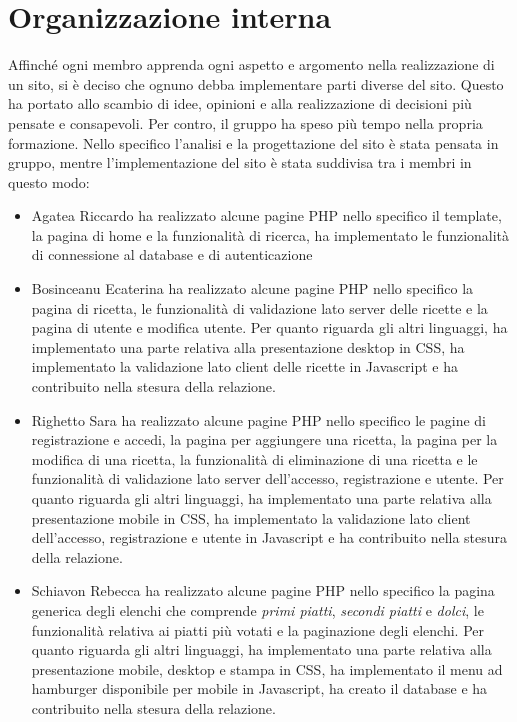 \section{Organizzazione interna}
Affinché ogni membro apprenda ogni aspetto e argomento nella realizzazione di un sito, si è deciso che ognuno debba implementare parti diverse del sito. Questo ha portato allo scambio di idee, opinioni e alla realizzazione di decisioni più pensate e consapevoli. Per contro, il gruppo ha speso più tempo nella propria formazione.\newline
Nello specifico l'analisi e la progettazione del sito è stata pensata in gruppo, mentre l'implementazione del sito è stata suddivisa tra i membri in questo modo:
\begin{itemize}
	\item Agatea Riccardo ha realizzato alcune pagine PHP nello specifico il template, la pagina di home e la funzionalità di ricerca, ha implementato le funzionalità di connessione al database e di autenticazione
	\item Bosinceanu Ecaterina ha realizzato alcune pagine PHP nello specifico la pagina di ricetta, le funzionalità di validazione lato server delle ricette e la pagina di utente e modifica utente. Per quanto riguarda gli altri linguaggi, ha implementato una parte relativa alla presentazione desktop in CSS, ha implementato la validazione lato client delle ricette in Javascript e ha contribuito nella stesura della relazione.
	\item Righetto Sara ha realizzato alcune pagine PHP nello specifico le pagine di registrazione e accedi, la pagina per aggiungere una ricetta, la pagina per la modifica di una ricetta, la funzionalità di eliminazione di una ricetta e le funzionalità di validazione lato server dell'accesso, registrazione e utente. Per quanto riguarda gli altri linguaggi, ha implementato una parte relativa alla presentazione mobile in CSS, ha implementato la validazione lato client dell'accesso, registrazione e utente in Javascript e ha contribuito nella stesura della relazione.
	\item Schiavon Rebecca ha realizzato alcune pagine PHP nello specifico la pagina generica degli elenchi che comprende \textit{primi piatti}, \textit{secondi piatti} e \textit{dolci}, le funzionalità relativa ai piatti più votati e la paginazione degli elenchi. Per quanto riguarda gli altri linguaggi, ha implementato una parte relativa alla presentazione mobile, desktop e stampa in CSS, ha implementato il menu ad hamburger disponibile per mobile in Javascript, ha creato il database e ha contribuito nella stesura della relazione.
\end{itemize}
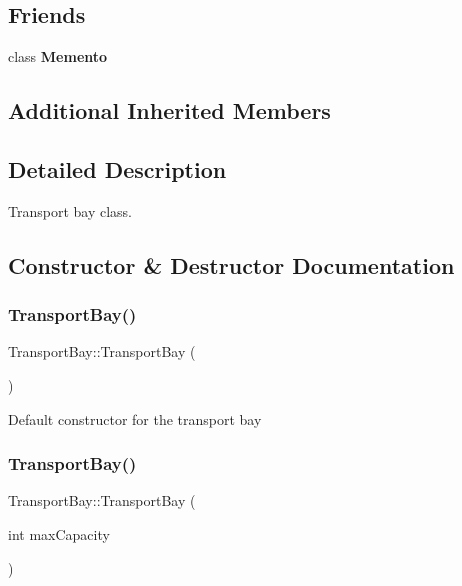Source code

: \subsection*{Friends}
\begin{DoxyCompactItemize}
\item 
\mbox{\label{classTransportBay_a15ea7cda491e1c5873aeba1aad9d457a}} 
class {\bfseries Memento}
\end{DoxyCompactItemize}
\subsection*{Additional Inherited Members}


\subsection{Detailed Description}
Transport bay class. 

\subsection{Constructor \& Destructor Documentation}
\mbox{\label{classTransportBay_a878d1695b58a12ccd698a85f9e01ffb6}} 
\subsubsection{\texorpdfstring{Transport\+Bay()}{TransportBay()}\hspace{0.1cm}{\footnotesize\ttfamily [1/2]}}
{\footnotesize\ttfamily Transport\+Bay\+::\+Transport\+Bay (\begin{DoxyParamCaption}{ }\end{DoxyParamCaption})}

Default constructor for the transport bay \mbox{\label{classTransportBay_a731f9665c1fb62d3c533f1323a8742de}} 
\subsubsection{\texorpdfstring{Transport\+Bay()}{TransportBay()}\hspace{0.1cm}{\footnotesize\ttfamily [2/2]}}
{\footnotesize\ttfamily Transport\+Bay\+::\+Transport\+Bay (\begin{DoxyParamCaption}\item[{int}]{max\+Capacity }\end{DoxyParamCaption})}

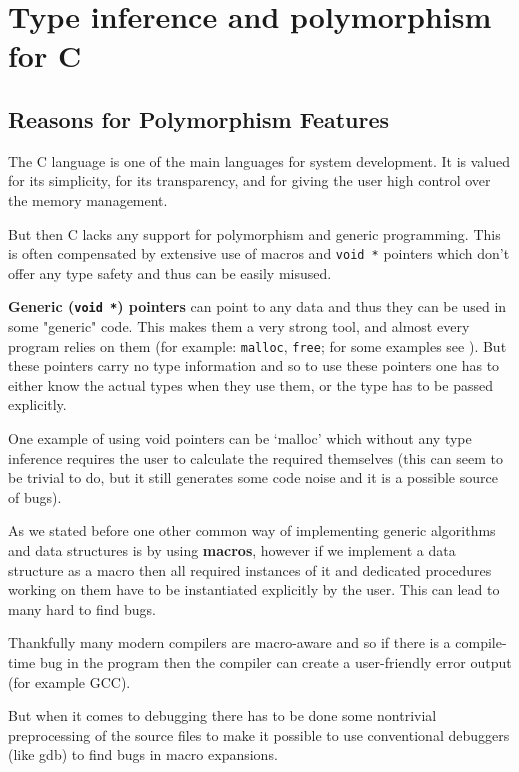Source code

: \chapter{Type inference and polymorphism for C}

\section{Reasons for Polymorphism Features}

The C language is one of the main languages for system development. It is valued for its simplicity, for its transparency, and for giving the user high control over the memory management.

But then C lacks any support for polymorphism and generic programming. This is often compensated by extensive use of macros and \lstinline{void *} pointers which don't offer any type safety and thus can be easily misused.

\textbf{Generic (\lstinline{void *}) pointers} can point to any data and thus they can be used in some "generic" code. This makes them a very strong tool, and almost every program relies on them (for example: \lstinline{malloc}, \lstinline{free}; for some examples see \cite{organisation1999iso}). But these pointers carry no type information and so to use these pointers one has to either know the actual types when they use them, or the type has to be passed explicitly.

One example of using void pointers can be `malloc' which without any type inference requires the user to calculate the required themselves (this can seem to be trivial to do, but it still generates some code noise and it is a possible source of bugs).

As we stated before one other common way of implementing generic algorithms and data structures is by using \textbf{macros}, however if we implement a data structure as a macro then all required instances of it and dedicated procedures working on them have to be instantiated explicitly by the user. This can lead to many hard to find bugs.

Thankfully many modern compilers are macro-aware and so if there is a compile-time bug in the program then the compiler can create a user-friendly error output (for example GCC). %

But when it comes to debugging there has to be done some nontrivial preprocessing of the source files to make it possible to use conventional debuggers (like gdb) to find bugs in macro expansions. %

************

Activity:
Across the data, find each line that has "many" in it and copy that line.

Output of the task:
As we stated before one other common way of implementing generic algorithms and data structures is by using \textbf{macros}, however if we implement a data structure as a macro then all required instances of it and dedicated procedures working on them have to be instantiated explicitly by the user. This can lead to many hard to find bugs.
Thankfully many modern compilers are macro-aware and so if there is a compile-time bug in the program then the compiler can create a user-friendly error output (for example GCC). %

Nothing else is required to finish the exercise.